**QUOTED PASSAGE**
· · · ·
Wind Farms, Yes or No?

"Blight on the landscape 1" looks rather foreign. Are those windmills in the UK?

One of the tallest windmills in the UK is at Sutton in Norfolk. It's 80' to the cap. Big, but stll human in scale.

Some of these wind turbines are truly enormous. Take the Ness Point wind turbine. 262' to the hub and 413' to the blade tip. Combine that with movement of the blades and I find such constructions abhorrent.
 
Boyndie had in 2008 a 34% load factor; up from 32.6% in 2007.

The Renewable Energy Foundation is a charitable trust who, amongst other things, have sorted and tabulated Ofgem's data since 2002.
ref.org.uk Look for Issue 9 of their annual windfarm report.
Cheers. Interesting to see such low productivity from Spurness on Sanday where you'd think they'd have plenty of wind. Reliability problems maybe? They're noisy brutes in any case - from the ferry waiting room they sound like a tumble drier right next door.
 
Nuclear please.

Definitely the way to go.

Only One problem we have to buy it/ them from another country.We dont have the nuclear engineers capable of building a power station.The last one we built was the 70' I believe well I stand to be corrected on that.
But I am not sure that I would want to be next to one if we build them ourselves . With fresh faced engineers just out of our universities, not with the state of our education system.
· · · ·
**SUPPLIED INFORMATION**
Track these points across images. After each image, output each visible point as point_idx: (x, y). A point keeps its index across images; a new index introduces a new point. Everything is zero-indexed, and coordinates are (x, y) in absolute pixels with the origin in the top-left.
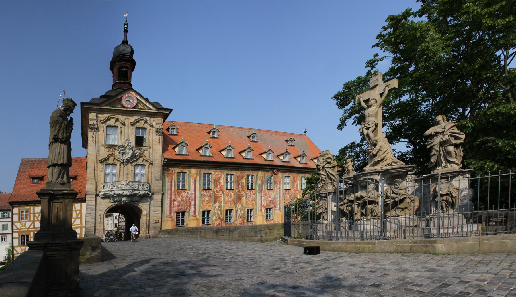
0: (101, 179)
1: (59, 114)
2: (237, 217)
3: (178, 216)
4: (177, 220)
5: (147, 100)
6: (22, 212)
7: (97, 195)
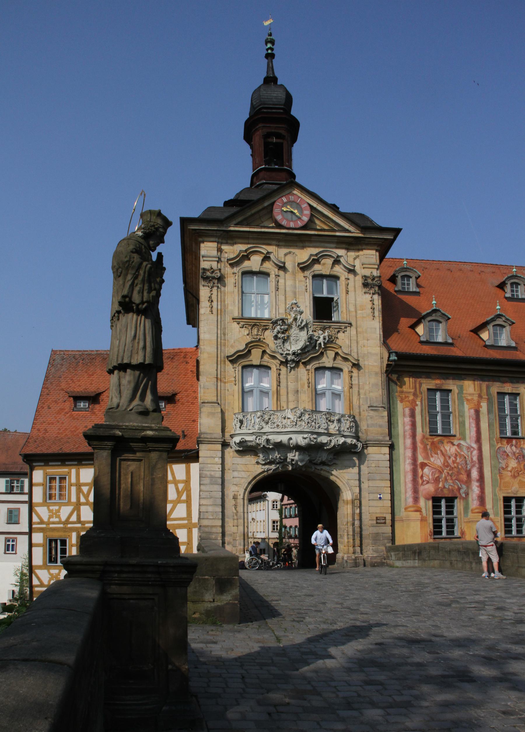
0: (233, 403)
1: (131, 247)
3: (436, 510)
4: (435, 521)
5: (334, 208)
6: (52, 479)
7: (225, 445)
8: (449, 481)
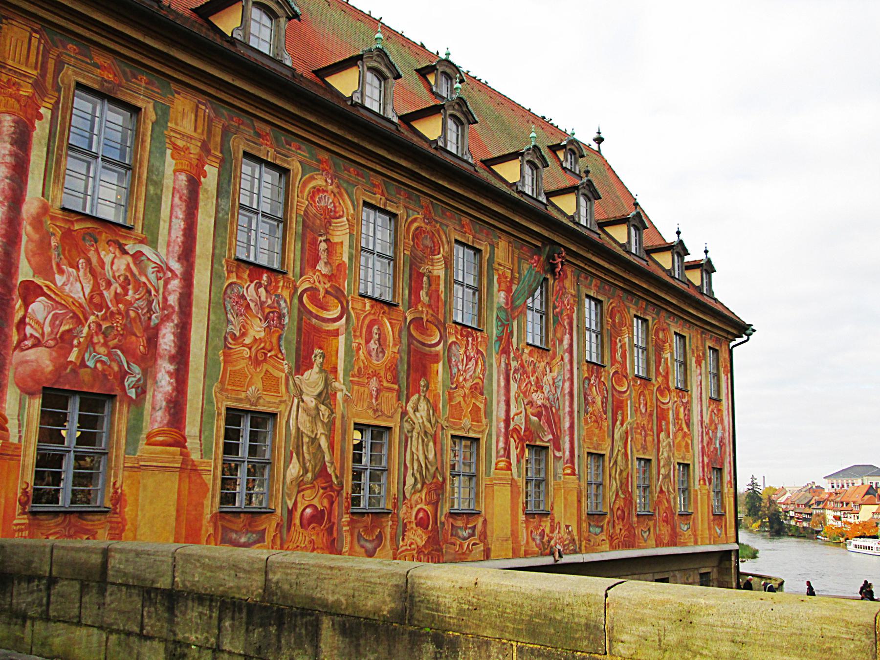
2: (410, 481)
8: (97, 348)
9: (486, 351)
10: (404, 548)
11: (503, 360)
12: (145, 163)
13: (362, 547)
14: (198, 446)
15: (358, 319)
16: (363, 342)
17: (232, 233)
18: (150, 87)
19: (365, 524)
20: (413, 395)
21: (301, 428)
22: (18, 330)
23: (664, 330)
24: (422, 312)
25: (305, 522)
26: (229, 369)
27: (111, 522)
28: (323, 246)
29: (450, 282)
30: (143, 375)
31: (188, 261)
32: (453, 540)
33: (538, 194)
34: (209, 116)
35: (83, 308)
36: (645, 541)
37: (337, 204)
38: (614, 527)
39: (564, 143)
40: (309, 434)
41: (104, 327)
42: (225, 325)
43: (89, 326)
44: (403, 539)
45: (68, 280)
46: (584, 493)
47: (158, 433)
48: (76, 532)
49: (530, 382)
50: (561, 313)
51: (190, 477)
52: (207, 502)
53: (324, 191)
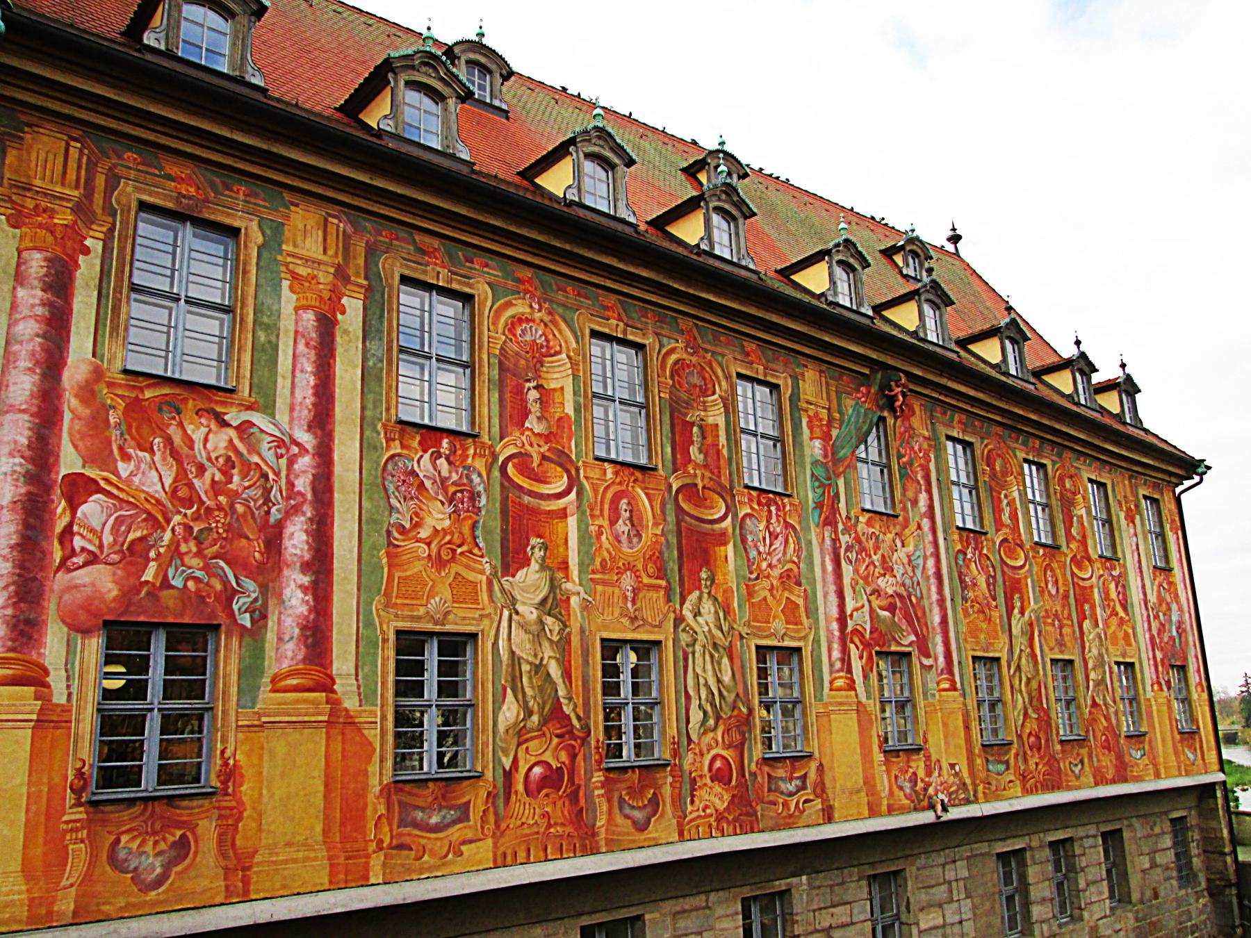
2: (696, 716)
9: (800, 523)
10: (695, 815)
11: (827, 534)
12: (251, 301)
13: (627, 817)
14: (355, 688)
15: (596, 492)
16: (606, 523)
17: (390, 387)
18: (253, 200)
19: (628, 784)
20: (690, 592)
21: (518, 652)
22: (61, 543)
23: (1071, 477)
24: (695, 475)
25: (533, 786)
26: (397, 575)
27: (219, 808)
28: (533, 395)
29: (734, 432)
30: (261, 592)
31: (322, 428)
32: (771, 798)
33: (860, 304)
34: (344, 231)
35: (163, 505)
36: (1078, 778)
37: (551, 337)
38: (1026, 761)
39: (902, 243)
40: (531, 659)
41: (196, 530)
42: (387, 513)
43: (173, 530)
44: (692, 802)
45: (138, 468)
46: (974, 714)
47: (290, 674)
48: (164, 827)
49: (873, 563)
50: (910, 464)
51: (343, 734)
52: (374, 768)
53: (528, 320)
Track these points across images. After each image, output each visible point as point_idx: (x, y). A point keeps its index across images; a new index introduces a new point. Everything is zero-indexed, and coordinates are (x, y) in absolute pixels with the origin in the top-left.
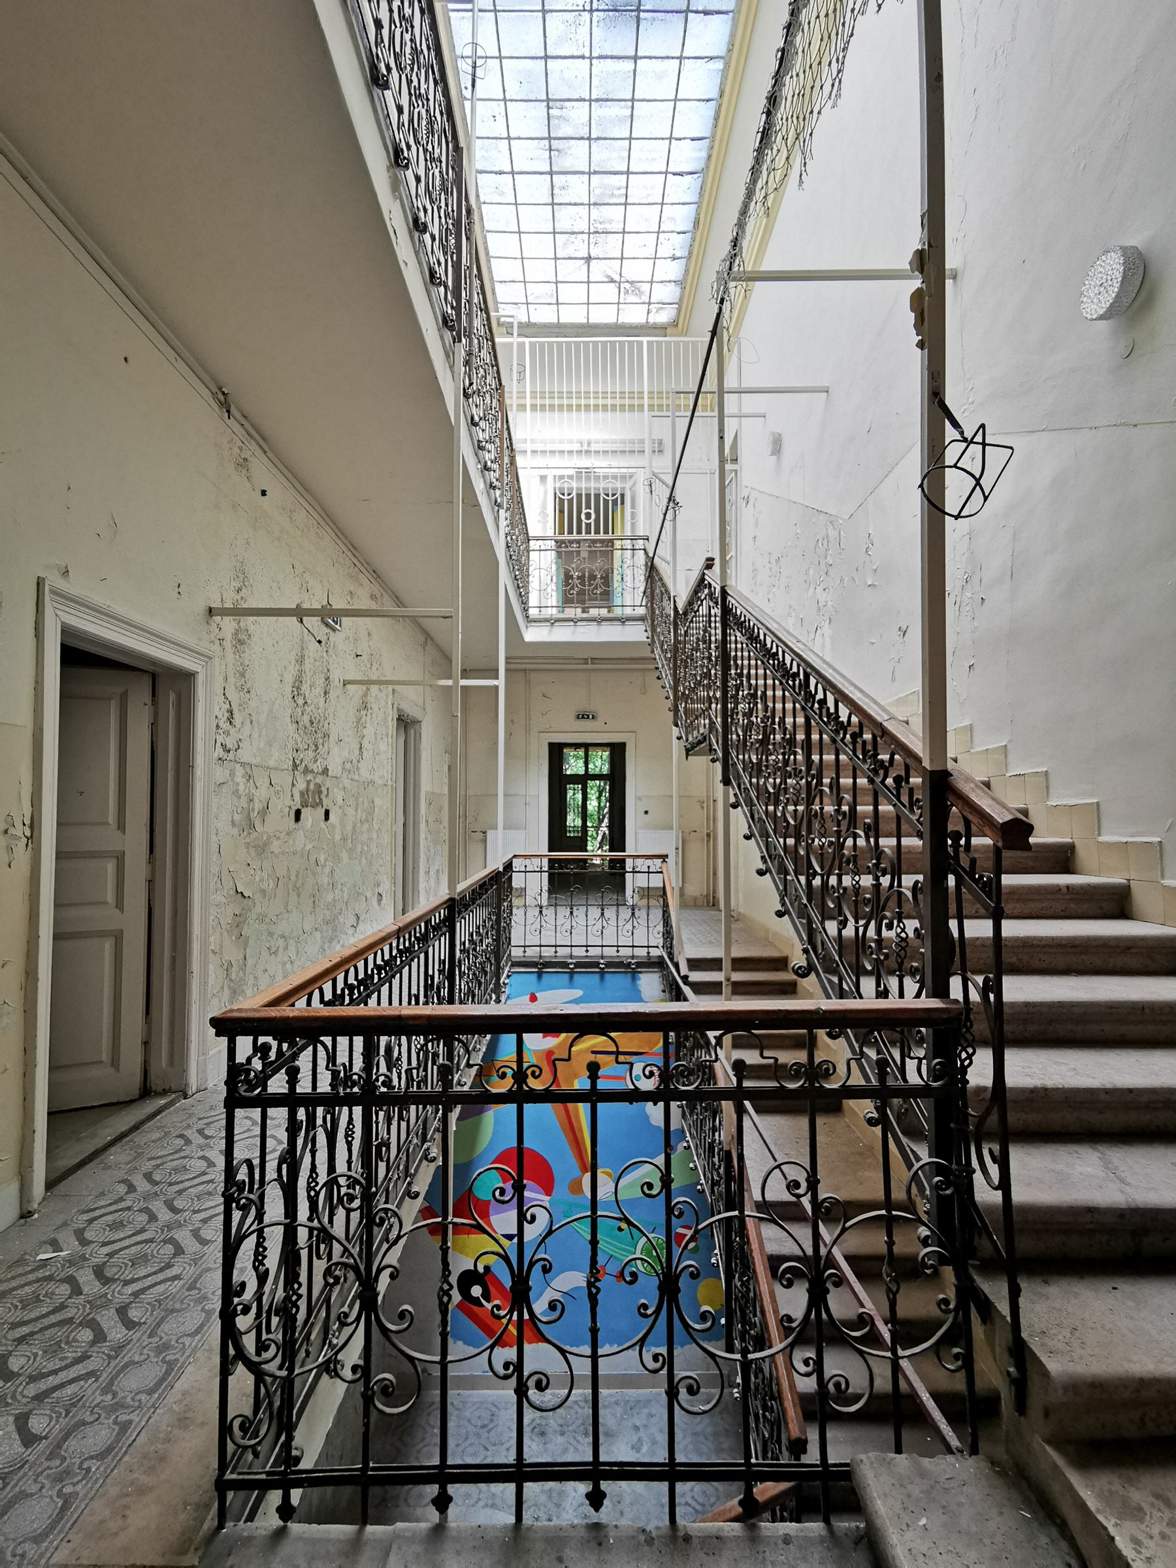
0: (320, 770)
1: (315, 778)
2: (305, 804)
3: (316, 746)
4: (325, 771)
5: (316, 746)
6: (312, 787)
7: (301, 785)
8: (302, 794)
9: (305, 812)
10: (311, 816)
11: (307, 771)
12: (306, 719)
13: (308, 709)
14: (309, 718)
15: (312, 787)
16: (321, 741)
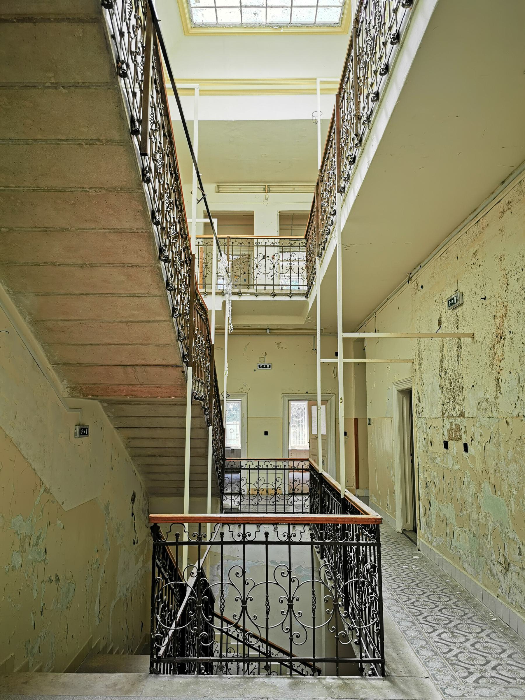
· · · ·
**EXERCISE SET**
1 – List every height in feet given in the wind farm discussion, and say what each one measures.
2 – Rewrite everything from "Definitely the way" down to "corrected on that." in the wind farm discussion, putting "power plant" where "power station" stands.

**RESPONSES FOR EACH TASK**
1 –
- 80 feet: the windmill at Sutton in Norfolk, measured to the cap
- 262 feet: the Ness Point wind turbine, measured to the hub
- 413 feet: the Ness Point wind turbine, measured to the blade tip

2 –
Definitely the way to go.

Only One problem we have to buy it/ them from another country.We dont have the nuclear engineers capable of building a power plant.The last one we built was the 70' I believe well I stand to be corrected on that.